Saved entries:
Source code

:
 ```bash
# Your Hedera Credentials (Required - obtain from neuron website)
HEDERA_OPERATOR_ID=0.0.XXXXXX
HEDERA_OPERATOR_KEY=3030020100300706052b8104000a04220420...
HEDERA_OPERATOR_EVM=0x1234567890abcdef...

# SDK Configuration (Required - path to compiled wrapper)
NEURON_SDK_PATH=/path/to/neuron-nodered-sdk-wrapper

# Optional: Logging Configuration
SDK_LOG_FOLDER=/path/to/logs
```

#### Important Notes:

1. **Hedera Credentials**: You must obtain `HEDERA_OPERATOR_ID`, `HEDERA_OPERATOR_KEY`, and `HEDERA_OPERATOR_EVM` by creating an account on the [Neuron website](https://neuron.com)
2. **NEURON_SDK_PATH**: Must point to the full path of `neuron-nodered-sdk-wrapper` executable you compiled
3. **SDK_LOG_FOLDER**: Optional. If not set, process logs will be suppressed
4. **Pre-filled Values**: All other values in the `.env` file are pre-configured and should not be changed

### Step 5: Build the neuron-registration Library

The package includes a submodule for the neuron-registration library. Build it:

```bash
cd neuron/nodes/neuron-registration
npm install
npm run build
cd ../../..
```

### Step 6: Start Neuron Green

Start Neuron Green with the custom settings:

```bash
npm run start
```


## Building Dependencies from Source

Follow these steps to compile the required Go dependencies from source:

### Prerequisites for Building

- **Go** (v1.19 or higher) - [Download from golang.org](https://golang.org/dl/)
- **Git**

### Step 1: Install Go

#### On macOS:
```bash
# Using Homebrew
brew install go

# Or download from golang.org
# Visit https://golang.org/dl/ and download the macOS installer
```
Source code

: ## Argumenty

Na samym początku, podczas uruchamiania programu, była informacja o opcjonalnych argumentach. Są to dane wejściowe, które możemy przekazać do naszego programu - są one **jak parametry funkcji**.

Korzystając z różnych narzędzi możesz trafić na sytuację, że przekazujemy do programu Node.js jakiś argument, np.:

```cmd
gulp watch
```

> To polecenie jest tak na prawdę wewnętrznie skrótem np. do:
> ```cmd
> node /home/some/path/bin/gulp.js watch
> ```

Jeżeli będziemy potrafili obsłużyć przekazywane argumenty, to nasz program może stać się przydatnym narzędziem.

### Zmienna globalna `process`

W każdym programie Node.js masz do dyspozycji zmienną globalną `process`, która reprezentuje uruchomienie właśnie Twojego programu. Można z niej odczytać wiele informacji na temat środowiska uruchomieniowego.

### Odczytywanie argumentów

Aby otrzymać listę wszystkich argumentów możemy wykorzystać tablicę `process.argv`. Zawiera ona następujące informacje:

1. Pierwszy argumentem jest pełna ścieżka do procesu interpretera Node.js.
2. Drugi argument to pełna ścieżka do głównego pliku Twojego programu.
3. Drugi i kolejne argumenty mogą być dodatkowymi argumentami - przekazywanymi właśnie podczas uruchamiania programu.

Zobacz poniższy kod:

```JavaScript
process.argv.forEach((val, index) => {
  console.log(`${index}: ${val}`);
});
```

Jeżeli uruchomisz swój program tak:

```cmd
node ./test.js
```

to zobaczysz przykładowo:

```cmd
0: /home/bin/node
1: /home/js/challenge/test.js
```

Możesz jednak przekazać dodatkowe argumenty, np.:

> **Goal of the exercise**
Among the lines of these entries, find those that contain "podczas". Give their number and nothing else.

> **Answer to the exercise**
2